Work request 1 =>
Answer these questions about the Request-Response Protocol code, one per line:
(a) What string does the `protocol` function return?
(b) Which function does `read_request` call to read the bytes?
(c) In the `send` function, which method is called on `self.request_response`?
Work request 2 => Please echo the lines of the records from the line containing "Średnia wysokość świadczenia" through the end of the records, both ends included.

Excerpted passage =>
Request-Response Protocol

#![allow(unused)]
fn main() {
#[derive(NetworkBehaviour)]
pub struct NodalyncBehaviour {
    kademlia: Kademlia<MemoryStore>,
    request_response: request_response::Behaviour<NodalyncCodec>,
    gossipsub: gossipsub::Behaviour,
    identify: identify::Behaviour,
}

pub struct NodalyncCodec;

impl request_response::Codec for NodalyncCodec {
    type Protocol = &'static str;
    type Request = Message;
    type Response = Message;
    
    fn protocol(&self) -> Self::Protocol {
        "/nodalync/1.0.0"
    }
    
    async fn read_request(&mut self, io: &mut impl AsyncRead) -> io::Result<Self::Request> {
        let bytes = read_length_prefixed(io, MAX_MESSAGE_SIZE).await?;
        decode_message(&bytes).map_err(|e| io::Error::new(io::ErrorKind::InvalidData, e))
    }
    
    async fn write_response(&mut self, io: &mut impl AsyncWrite, msg: Self::Response) -> io::Result<()> {
        let bytes = encode_message(&msg)?;
        write_length_prefixed(io, &bytes).await
    }
}
}

Send/Receive

#![allow(unused)]
fn main() {
/// Send message to specific peer
pub async fn send(&mut self, peer: &PeerId, message: Message) -> Result<Message> {
    let response = self.request_response
        .send_request(peer, message)
        .await
        .map_err(|e| Error::Network(e.to_string()))?;
    
    Ok(response)

Material shown =>
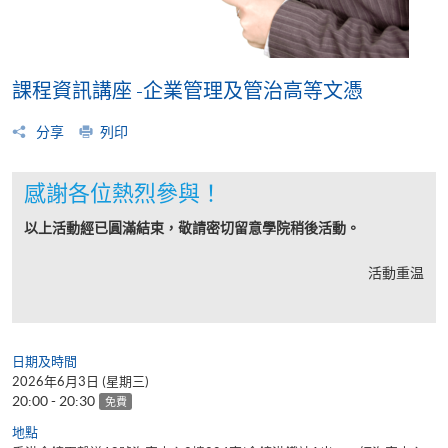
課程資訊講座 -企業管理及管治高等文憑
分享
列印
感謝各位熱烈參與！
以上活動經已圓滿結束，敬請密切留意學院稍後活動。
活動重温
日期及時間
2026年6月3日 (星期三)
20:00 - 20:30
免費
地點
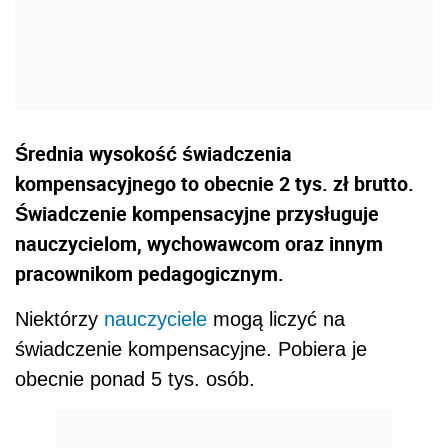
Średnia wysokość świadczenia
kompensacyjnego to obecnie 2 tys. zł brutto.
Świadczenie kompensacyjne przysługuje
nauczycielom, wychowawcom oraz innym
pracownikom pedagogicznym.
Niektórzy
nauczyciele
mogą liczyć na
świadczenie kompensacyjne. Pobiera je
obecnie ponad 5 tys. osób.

Response area 1 =>
(a) "/nodalync/1.0.0"
(b) read_length_prefixed
(c) send_request

Response area 2 =>
Średnia wysokość świadczenia
kompensacyjnego to obecnie 2 tys. zł brutto.
Świadczenie kompensacyjne przysługuje
nauczycielom, wychowawcom oraz innym
pracownikom pedagogicznym.
Niektórzy
nauczyciele
mogą liczyć na
świadczenie kompensacyjne. Pobiera je
obecnie ponad 5 tys. osób.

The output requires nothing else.